La nuit fraîche se fixait, collait ses ombres un peu partout, au moindre recoin, des meubles jusqu'à mon cœur. C'était le moment, repérable, de commencer à nouveau. Je pris la feuille, fine, comme toujours, puis la déposa délicatement sur le bureau. Une terreur froide remonta l'axe de ma colonne vertébrale avec la réaction immédiate, impossible à contrer, de soulever la seule arme que j'avais à disposition contre les ténèbres: mon crayon.
Mes pauvres doigts meurtris d'avance par le travail à venir, qu'ils devaient pourtant fournir, s'agitèrent, s'envolèrent avec anarchie, avant de se déposer, dans une grâce perdue, sur le papier frileux. J'avais, dans la pensée la plus intime, choisi la plus belle image que j'avais conservé de toi. Celle perdue dans ta baignoire, immergée dans l'eau chaude, les montagnes de savon parfumé te cernant tout autour, la chaleur humide de la pièce, la buée prenant l'unique fenêtre. Un spectacle savoureux dont j'ai été le seul témoin.
Tes jolis traits venaient, tes courbes délicieuses aussi. Ta silhouette se formait, me déformait, me réformait. Ton corps nu allongé se dévoilait au bout de mon crayon qui s'était attardé, malgré lui, plus de temps qu'il était nécessaire, sur tes seins. Miner l'indifférence m'était difficile tant ce qui arrivait devant moi n'était que beauté. Je ne cessais de trembloter. Par trois fois, il me fallait arrêter, récupérer un rythme plus ou moins régulier, puis replonger. Je fis apparaitre tes mains que tu avais si petites, voulus les prendre dans les miennes que j'avais si grandes, me rappelai de la difficulté à pouvoir le faire, continuai avec tes fines jambes puis avec tes pieds délicats.

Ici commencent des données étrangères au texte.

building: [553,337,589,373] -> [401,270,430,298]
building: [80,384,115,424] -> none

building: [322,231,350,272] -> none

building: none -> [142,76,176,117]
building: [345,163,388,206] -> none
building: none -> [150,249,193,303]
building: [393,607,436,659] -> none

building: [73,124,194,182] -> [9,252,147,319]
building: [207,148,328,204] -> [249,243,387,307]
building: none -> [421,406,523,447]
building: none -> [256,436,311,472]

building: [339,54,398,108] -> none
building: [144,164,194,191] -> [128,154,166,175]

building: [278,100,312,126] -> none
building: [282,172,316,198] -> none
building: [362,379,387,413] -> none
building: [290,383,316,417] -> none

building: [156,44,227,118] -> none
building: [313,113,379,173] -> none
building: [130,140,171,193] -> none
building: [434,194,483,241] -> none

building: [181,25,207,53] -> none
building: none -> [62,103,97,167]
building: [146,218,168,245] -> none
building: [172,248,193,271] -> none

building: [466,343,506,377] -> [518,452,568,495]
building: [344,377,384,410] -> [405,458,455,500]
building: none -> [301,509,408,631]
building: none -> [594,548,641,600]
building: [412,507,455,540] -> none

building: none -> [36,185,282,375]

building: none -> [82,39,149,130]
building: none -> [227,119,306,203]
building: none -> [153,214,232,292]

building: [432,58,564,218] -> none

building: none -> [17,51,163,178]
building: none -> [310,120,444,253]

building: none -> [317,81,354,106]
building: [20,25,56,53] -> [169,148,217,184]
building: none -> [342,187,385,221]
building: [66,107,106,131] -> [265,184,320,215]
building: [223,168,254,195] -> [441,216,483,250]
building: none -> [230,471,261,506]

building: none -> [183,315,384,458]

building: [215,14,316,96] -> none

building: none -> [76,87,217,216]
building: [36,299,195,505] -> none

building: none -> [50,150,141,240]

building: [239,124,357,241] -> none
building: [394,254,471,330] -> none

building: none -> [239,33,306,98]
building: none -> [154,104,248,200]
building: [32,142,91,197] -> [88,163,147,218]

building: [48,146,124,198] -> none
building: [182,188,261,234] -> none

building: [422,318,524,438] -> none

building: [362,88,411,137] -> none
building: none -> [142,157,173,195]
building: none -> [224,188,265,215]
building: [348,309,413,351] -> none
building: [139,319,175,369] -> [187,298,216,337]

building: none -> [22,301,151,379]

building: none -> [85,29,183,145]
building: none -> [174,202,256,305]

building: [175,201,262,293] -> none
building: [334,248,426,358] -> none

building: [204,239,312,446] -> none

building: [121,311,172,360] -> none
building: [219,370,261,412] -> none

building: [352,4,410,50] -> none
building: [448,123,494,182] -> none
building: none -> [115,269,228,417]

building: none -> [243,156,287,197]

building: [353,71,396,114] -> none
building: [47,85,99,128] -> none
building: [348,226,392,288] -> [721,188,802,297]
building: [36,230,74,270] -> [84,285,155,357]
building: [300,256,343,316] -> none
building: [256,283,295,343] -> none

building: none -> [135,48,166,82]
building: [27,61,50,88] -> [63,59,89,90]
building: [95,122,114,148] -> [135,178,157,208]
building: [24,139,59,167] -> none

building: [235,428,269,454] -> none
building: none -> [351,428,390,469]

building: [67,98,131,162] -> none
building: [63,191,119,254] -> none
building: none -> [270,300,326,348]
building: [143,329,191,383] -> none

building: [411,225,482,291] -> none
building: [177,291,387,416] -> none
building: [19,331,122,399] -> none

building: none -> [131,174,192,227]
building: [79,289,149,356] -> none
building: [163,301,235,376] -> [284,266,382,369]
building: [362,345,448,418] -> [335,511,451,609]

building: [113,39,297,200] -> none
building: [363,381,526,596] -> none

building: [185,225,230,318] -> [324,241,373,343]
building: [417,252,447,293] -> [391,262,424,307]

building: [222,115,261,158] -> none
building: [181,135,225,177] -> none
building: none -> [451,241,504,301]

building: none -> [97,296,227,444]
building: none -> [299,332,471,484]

L'étape la plus longue arriva. Les souvenirs remontèrent, troublés d'avoir été dérangés d'aussi profonds, firent jaillir soudain ton visage pâle ovale qui m’exposa en pleine face. Percuté, je m'étais reculé afin de pouvoir te regarder. Le front large, les sourcils fins, le nez busqué, le menton allongé, il ne me fallait rien pour rajouter le rose à tes pommettes discrètes, le rouge à tes lèvres pulpeuses, le châtain à tes cheveux longs ondulés qui recouvraient le tout à moitié. L'évidence l'avait déjà fait.
Mais tu avais beau avoir le vert qu'il fallait à tes yeux en amandes, un coup d'œil me suffit pour comprendre que tu n'étais toujours pas consciente: tu n'avais pas de regard. Ton regard. Alors, mordu par le chagrin, jamais résigné, je te pris, te déchirai en plusieurs morceaux de toi.
- Tu me reviendras, amour, tu me reviendras, te lançai-je dans un souffle en te regardant te disperser dans les airs.
Mes pauvres doigts meurtris d'avance par le travail à venir, qu'ils devaient pourtant fournir, s'agitèrent, s'envolèrent avec anarchie, avant de se déposer, dans une grâce perdue, sur le papier frileux. J'avais, dans la pensée la plus intime, choisi la plus belle image que j'avais conservé de toi. Celle perdue dans ta baignoire, immergée dans l'eau chaude, les montagnes de savon parfumé te cernant tout autour, la chaleur humide de la pièce, la buée prenant l'unique fenêtre. Un spectacle savoureux dont j'ai été le seul témoin.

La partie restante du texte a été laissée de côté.